Secondo i dati stimati dall’Ufficio Studi della Confartigianato  Imprese Sardegna, con la riapertura di tutte le attività, il trend di  crescita delle soluzioni e-commerce è destinato a crescere  ulteriormente. La reattività alla situazione di emergenza, infatti,  porterà alla fine del prossimo anno, ulteriori 5mila MPI sarde ad
utilizzare il commercio elettronico.
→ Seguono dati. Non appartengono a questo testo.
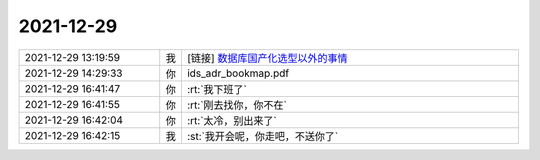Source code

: 2021-12-29
-------------

.. list-table::
   :widths: 25, 1, 60

   * - 2021-12-29 13:19:59
     - 我
     - [链接] `数据库国产化选型以外的事情 <http://mp.weixin.qq.com/s?__biz=MzA5MzQxNjk1NQ==&mid=2647845521&idx=1&sn=0acc0c5e3dfd12479b7bdce644c19e92&chksm=88787605bf0fff139e92fbaf998438ec97cae4dff23decdf7ebe2b250117d4e2c0a01d870766&mpshare=1&scene=1&srcid=1229uG7BRdYGYCKpU9SkL67w&sharer_sharetime=1640755189505&sharer_shareid=62fb900a1833e90e9d89107e4699d25e#rd>`_
   * - 2021-12-29 14:29:33
     - 你
     - ids_adr_bookmap.pdf
   * - 2021-12-29 16:41:47
     - 你
     - :rt:`我下班了`
   * - 2021-12-29 16:41:55
     - 你
     - :rt:`刚去找你，你不在`
   * - 2021-12-29 16:42:04
     - 你
     - :rt:`太冷，别出来了`
   * - 2021-12-29 16:42:15
     - 我
     - :st:`我开会呢，你走吧，不送你了`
A questo numero, assai  significativo di per sé e come segnale di un trend di digitalizzazione  massiva, si aggiungono le soluzioni per la gestione digitale dei  servizi obbligata dalle restrizioni del distanziamento sociale.
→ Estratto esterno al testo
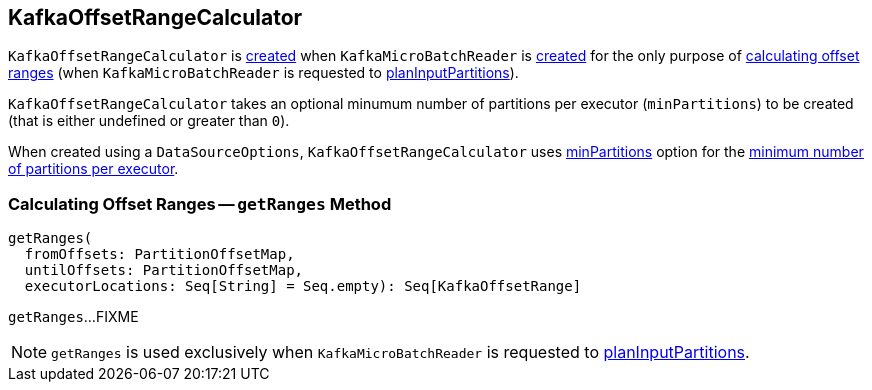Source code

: == [[KafkaOffsetRangeCalculator]] KafkaOffsetRangeCalculator

`KafkaOffsetRangeCalculator` is <<apply, created>> when `KafkaMicroBatchReader` is <<spark-sql-streaming-KafkaMicroBatchReader.adoc#rangeCalculator, created>> for the only purpose of <<getRanges, calculating offset ranges>> (when `KafkaMicroBatchReader` is requested to <<spark-sql-streaming-KafkaMicroBatchReader.adoc#planInputPartitions, planInputPartitions>>).

[[minPartitions]]
[[creating-instance]]
`KafkaOffsetRangeCalculator` takes an optional minumum number of partitions per executor (`minPartitions`) to be created (that is either undefined or greater than `0`).

[[apply]]
When created using a `DataSourceOptions`, `KafkaOffsetRangeCalculator` uses <<spark-sql-streaming-kafka-data-source.adoc#minPartitions, minPartitions>> option for the <<minPartitions, minimum number of partitions per executor>>.

=== [[getRanges]] Calculating Offset Ranges -- `getRanges` Method

[source, scala]
----
getRanges(
  fromOffsets: PartitionOffsetMap,
  untilOffsets: PartitionOffsetMap,
  executorLocations: Seq[String] = Seq.empty): Seq[KafkaOffsetRange]
----

`getRanges`...FIXME

NOTE: `getRanges` is used exclusively when `KafkaMicroBatchReader` is requested to <<spark-sql-streaming-KafkaMicroBatchReader.adoc#planInputPartitions, planInputPartitions>>.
Si pensa qui innanzitutto alle soluzioni di gestione digitale dell’agenda delle prenotazioni per ristoranti, parrucchieri e centri  estetici, obbligati nella Fase 2 a contingentare al massimo le  presenze di clienti.

L'emergenza, in definitiva, ha messo in luce come l'e-commerce possa  essere un'importante soluzione alle oggettive difficoltà di molti  imprenditori, anche del settore del “business to business”, come per  esempio la produzione di macchinari e all'abbigliamento conto terzi,  dal momento che possono trovare, grazie ad alcuni marketplace  verticali, delle valide alternative alle fiere.

“Non è mai troppo tardi per attivarsi e sfruttare questa opportunità  di business – continua Matzutzi - che è davvero a misura di qualsiasi  azienda e si rivolge anche ai mercati europei e mondiali. A patto di  affidarsi a persone preparate”. “L’impennata nell’utilizzo dei servizi  digitali - conclude il Presidente – però ha messo a dura prova le  infrastrutture di connessione digitale e sollevato ancora una volta il  tema del digital divide: la quota di imprese italiane che utilizzano
banda ultralarga è di oltre dodici punti percentuali inferiore al  49,9% della media dell’Unione europea”.